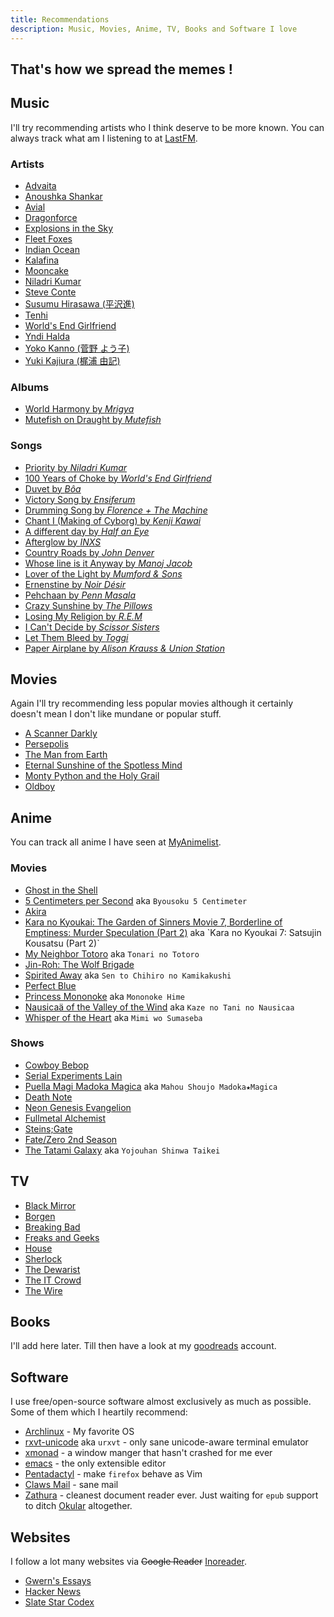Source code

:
 ```yaml
---
title: Recommendations
description: Music, Movies, Anime, TV, Books and Software I love
---
```


## That's how we spread the memes <span data-icon="&#xe004;" aria-hidden="true" style="color:#005580"></span> !


Music
-----

I'll try recommending artists who I think deserve to be more known. You can always track what am I listening to at [LastFM](http://www.last.fm/user/rejuvyesh).

### Artists

-  [Advaita](https://en.wikipedia.org/wiki/Advaita_(band))
-  [Anoushka Shankar](http://en.wikipedia.org/wiki/Anoushka_Shankar)
-  [Avial](http://en.wikipedia.org/wiki/Avial_(band))
-  [Dragonforce](http://en.wikipedia.org/wiki/DragonForce)
-  [Explosions in the Sky](http://en.wikipedia.org/wiki/Explosions_in_the_Sky)
-  [Fleet Foxes](http://en.wikipedia.org/wiki/Fleet_Foxes)
-  [Indian Ocean](http://en.wikipedia.org/wiki/Indian_Ocean_(band))
-  [Kalafina](http://en.wikipedia.org/wiki/Kalafina)
-  [Mooncake](http://www.mooncakeband.com/)
-  [Niladri Kumar](https://en.wikipedia.org/wiki/Niladri_Kumar)
-  [Steve Conte](http://en.wikipedia.org/wiki/Steve_Conte)
-  [Susumu Hirasawa (平沢進)](http://en.wikipedia.org/wiki/Susumu_Hirasawa)
-  [Tenhi](http://en.wikipedia.org/wiki/Tenhi)
-  [World's End Girlfriend](https://en.wikipedia.org/wiki/World%27s_End_Girlfriend)
-  [Yndi Halda](https://en.wikipedia.org/wiki/Yndi_Halda)
-  [Yoko Kanno (菅野 よう子)](http://en.wikipedia.org/wiki/Yoko_Kanno)
-  [Yuki Kajiura (梶浦 由記)](http://en.wikipedia.org/wiki/Yuki_Kajiura)


### Albums

-  [World Harmony by _Mrigya_](http://www.mrigya.com/index.htm)
-  [Mutefish on Draught by _Mutefish_](http://www.mutefish.ie/)

### Songs

-  [Priority by _Niladri Kumar_](http://youtu.be/nB0CC5j-tfY)
-  [100 Years of Choke by _World's End Girlfriend_](http://youtu.be/KYBulfbBstc)
-  [Duvet by _Bôa_](http://www.youtube.com/watch?v=T0N5YblvT1c)
-  [Victory Song by _Ensiferum_](http://www.youtube.com/watch?v=fyvPe0uqjjY)
-  [Drumming Song by _Florence + The Machine_](http://youtu.be/TpLXQorSQe8)
-  [Chant I (Making of Cyborg) by _Kenji Kawai_](http://www.youtube.com/watch?v=D1u15C3zp50)
-  [A different day by _Half an Eye_](http://www.youtube.com/watch?v=FYGQb73SIXs)
-  [Afterglow by _INXS_](http://www.youtube.com/watch?v=OnTelUJrDhc)
-  [Country Roads by _John Denver_](http://www.youtube.com/watch?v=oN86d0CdgHQ)
-  [Whose line is it Anyway by _Manoj Jacob_](http://www.youtube.com/watch?v=q_gBhzPSTVA)
-  [Lover of the Light by _Mumford & Sons_](http://www.youtube.com/watch?v=nMJUbZrNnA8)
-  [Ernenstine by _Noir Désir_](http://www.youtube.com/watch?v=aBGZNjF3h_M)
-  [Pehchaan by _Penn Masala_](https://soundcloud.com/pennmasala/pehchaan?in=pennmasala/sets/pehchaan)
-  [Crazy Sunshine by _The Pillows_](http://www.youtube.com/watch?v=xzTRd3NoZ0A)
-  [Losing My Religion by _R.E.M_](http://www.youtube.com/watch?v=xwtdhWltSIg)
-  [I Can't Decide by _Scissor Sisters_](http://www.youtube.com/watch?v=OFKUnfwBPTU)
-  [Let Them Bleed by _Toggi_](http://youtu.be/1yWgiCPwbnk)
-  [Paper Airplane by _Alison Krauss & Union Station_](https://www.youtube.com/watch?v=2-0drZqMdR4)

Movies
------

Again I'll try recommending less popular movies although it certainly doesn't mean I don't like mundane or popular stuff.

-  [A Scanner Darkly](http://www.imdb.com/title/tt0405296/)
-  [Persepolis](http://www.imdb.com/title/tt0808417/)
-  [The Man from Earth](http://www.imdb.com/title/tt0756683/)
-  [Eternal Sunshine of the Spotless Mind](http://www.imdb.com/title/tt0338013/)
-  [Monty Python and the Holy Grail](http://www.imdb.com/title/tt0071853/)
-  [Oldboy](http://www.imdb.com/title/tt0364569/)

Anime
------

You can track all anime I have seen at [MyAnimelist](http://myanimelist.net/profile/rejuvyesh).

### Movies

- [Ghost in the Shell](http://myanimelist.net/anime/43/Ghost_in_the_Shell)
- [5 Centimeters per Second](http://myanimelist.net/anime/1689/Byousoku_5_Centimeter) aka `Byousoku 5 Centimeter`
- [Akira](http://myanimelist.net/anime/47/Akira)
- [Kara no Kyoukai: The Garden of Sinners Movie 7, Borderline of Emptiness: Murder Speculation (Part 2)](http://myanimelist.net/anime/5205/Kara_no_Kyoukai_7:_Satsujin_Kousatsu_(Part_2)) aka `Kara no Kyoukai 7: Satsujin Kousatsu (Part 2)`
- [My Neighbor Totoro](http://myanimelist.net/anime/523/Tonari_no_Totoro) aka `Tonari no Totoro`
- [Jin-Roh: The Wolf Brigade](http://myanimelist.net/anime/570/Jin-Roh:_The_Wolf_Brigade)
- [Spirited Away](http://myanimelist.net/anime/199/Sen_to_Chihiro_no_Kamikakushi) aka `Sen to Chihiro no Kamikakushi`
- [Perfect Blue](http://myanimelist.net/anime/437/Perfect_Blue)
- [Princess Mononoke](http://myanimelist.net/anime/164/Mononoke_Hime) aka `Mononoke Hime`
- [Nausicaä of the Valley of the Wind](http://myanimelist.net/anime/572/Kaze_no_Tani_no_Nausicaa) aka `Kaze no Tani no Nausicaa`
- [Whisper of the Heart](http://myanimelist.net/anime/585/Mimi_wo_Sumaseba) aka `Mimi wo Sumaseba`

### Shows

- [Cowboy Bebop](http://myanimelist.net/anime/1/Cowboy_Bebop)
- [Serial Experiments Lain](http://myanimelist.net/anime/339/Serial_Experiments_Lain)
- [Puella Magi Madoka Magica](http://myanimelist.net/anime/9756/Mahou_Shoujo_Madoka%E2%98%85Magica) aka `Mahou Shoujo Madoka★Magica`
- [Death Note](http://myanimelist.net/anime/1535/Death_Note)
- [Neon Genesis Evangelion](http://myanimelist.net/anime/30/Neon_Genesis_Evangelion)
- [Fullmetal Alchemist](http://myanimelist.net/anime/121/Fullmetal_Alchemist)
- [Steins;Gate](http://myanimelist.net/anime/9253/Steins;Gate)
- [Fate/Zero 2nd Season](http://myanimelist.net/anime/11741/Fate/Zero_2nd_Season)
- [The Tatami Galaxy](http://myanimelist.net/anime/7785/Yojouhan_Shinwa_Taikei) aka `Yojouhan Shinwa Taikei`


TV
---

- [Black Mirror](http://www.imdb.com/title/tt2085059/)
- [Borgen](http://www.imdb.com/title/tt1526318/)
- [Breaking Bad](http://www.imdb.com/title/tt0903747/)
- [Freaks and Geeks](http://www.imdb.com/title/tt0193676/)
- [House](http://www.imdb.com/title/tt0412142/)
- [Sherlock](http://www.imdb.com/title/tt1475582/)
- [The Dewarist](http://www.dewarsindia.com/the-dewarists/about-dewarists.aspx)
- [The IT Crowd](http://www.imdb.com/title/tt0487831/)
- [The Wire](http://www.imdb.com/title/tt0306414/)

Books
-----

I'll add here later. Till then have a look at my [goodreads](http://www.goodreads.com/rejuvyesh) account.


Software
--------

I use free/open-source software almost exclusively as much as possible. Some of them which I heartily recommend:

-  [Archlinux](https://www.archlinux.org/) - My favorite OS  <span data-icon="&#xe004;" aria-hidden="true" style="color:#005580"></span>
-  [rxvt-unicode](http://software.schmorp.de/pkg/rxvt-unicode.html) aka `urxvt` - only sane unicode-aware terminal emulator
-  [xmonad](http://xmonad.org/) - a window manger that hasn't crashed for me ever
-  [emacs](http://www.gnu.org/s/emacs) - the only extensible editor
-  [Pentadactyl](http://5digits.org/pentadactyl/) - make `firefox` behave as Vim
-  [Claws Mail](http://www.claws-mail.org/) - sane mail
-  [Zathura](http://pwmt.org/projects/zathura/) - cleanest document reader ever. Just waiting for `epub` support to ditch [Okular]() altogether.


Websites
--------

I follow a lot many websites via ~~Google Reader~~ [Inoreader](http://inoreader.com).

- [Gwern's Essays](http://www.gwern.net/)
- [Hacker News](http://news.ycombinator.com/)
- [Slate Star Codex](http://slatestarcodex.com/)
• • • • •
**Problem to solve**
Among the entries above, the line containing "- [5 Centimeters", the line containing "- [Sherlock](http://www.imdb.com/title/tt1475582/)", and all lines between them are to be restated word for word; nothing else belongs in the reply.

**Answer below**
- [5 Centimeters per Second](http://myanimelist.net/anime/1689/Byousoku_5_Centimeter) aka `Byousoku 5 Centimeter`
- [Akira](http://myanimelist.net/anime/47/Akira)
- [Kara no Kyoukai: The Garden of Sinners Movie 7, Borderline of Emptiness: Murder Speculation (Part 2)](http://myanimelist.net/anime/5205/Kara_no_Kyoukai_7:_Satsujin_Kousatsu_(Part_2)) aka `Kara no Kyoukai 7: Satsujin Kousatsu (Part 2)`
- [My Neighbor Totoro](http://myanimelist.net/anime/523/Tonari_no_Totoro) aka `Tonari no Totoro`
- [Jin-Roh: The Wolf Brigade](http://myanimelist.net/anime/570/Jin-Roh:_The_Wolf_Brigade)
- [Spirited Away](http://myanimelist.net/anime/199/Sen_to_Chihiro_no_Kamikakushi) aka `Sen to Chihiro no Kamikakushi`
- [Perfect Blue](http://myanimelist.net/anime/437/Perfect_Blue)
- [Princess Mononoke](http://myanimelist.net/anime/164/Mononoke_Hime) aka `Mononoke Hime`
- [Nausicaä of the Valley of the Wind](http://myanimelist.net/anime/572/Kaze_no_Tani_no_Nausicaa) aka `Kaze no Tani no Nausicaa`
- [Whisper of the Heart](http://myanimelist.net/anime/585/Mimi_wo_Sumaseba) aka `Mimi wo Sumaseba`

### Shows

- [Cowboy Bebop](http://myanimelist.net/anime/1/Cowboy_Bebop)
- [Serial Experiments Lain](http://myanimelist.net/anime/339/Serial_Experiments_Lain)
- [Puella Magi Madoka Magica](http://myanimelist.net/anime/9756/Mahou_Shoujo_Madoka%E2%98%85Magica) aka `Mahou Shoujo Madoka★Magica`
- [Death Note](http://myanimelist.net/anime/1535/Death_Note)
- [Neon Genesis Evangelion](http://myanimelist.net/anime/30/Neon_Genesis_Evangelion)
- [Fullmetal Alchemist](http://myanimelist.net/anime/121/Fullmetal_Alchemist)
- [Steins;Gate](http://myanimelist.net/anime/9253/Steins;Gate)
- [Fate/Zero 2nd Season](http://myanimelist.net/anime/11741/Fate/Zero_2nd_Season)
- [The Tatami Galaxy](http://myanimelist.net/anime/7785/Yojouhan_Shinwa_Taikei) aka `Yojouhan Shinwa Taikei`


TV
---

- [Black Mirror](http://www.imdb.com/title/tt2085059/)
- [Borgen](http://www.imdb.com/title/tt1526318/)
- [Breaking Bad](http://www.imdb.com/title/tt0903747/)
- [Freaks and Geeks](http://www.imdb.com/title/tt0193676/)
- [House](http://www.imdb.com/title/tt0412142/)
- [Sherlock](http://www.imdb.com/title/tt1475582/)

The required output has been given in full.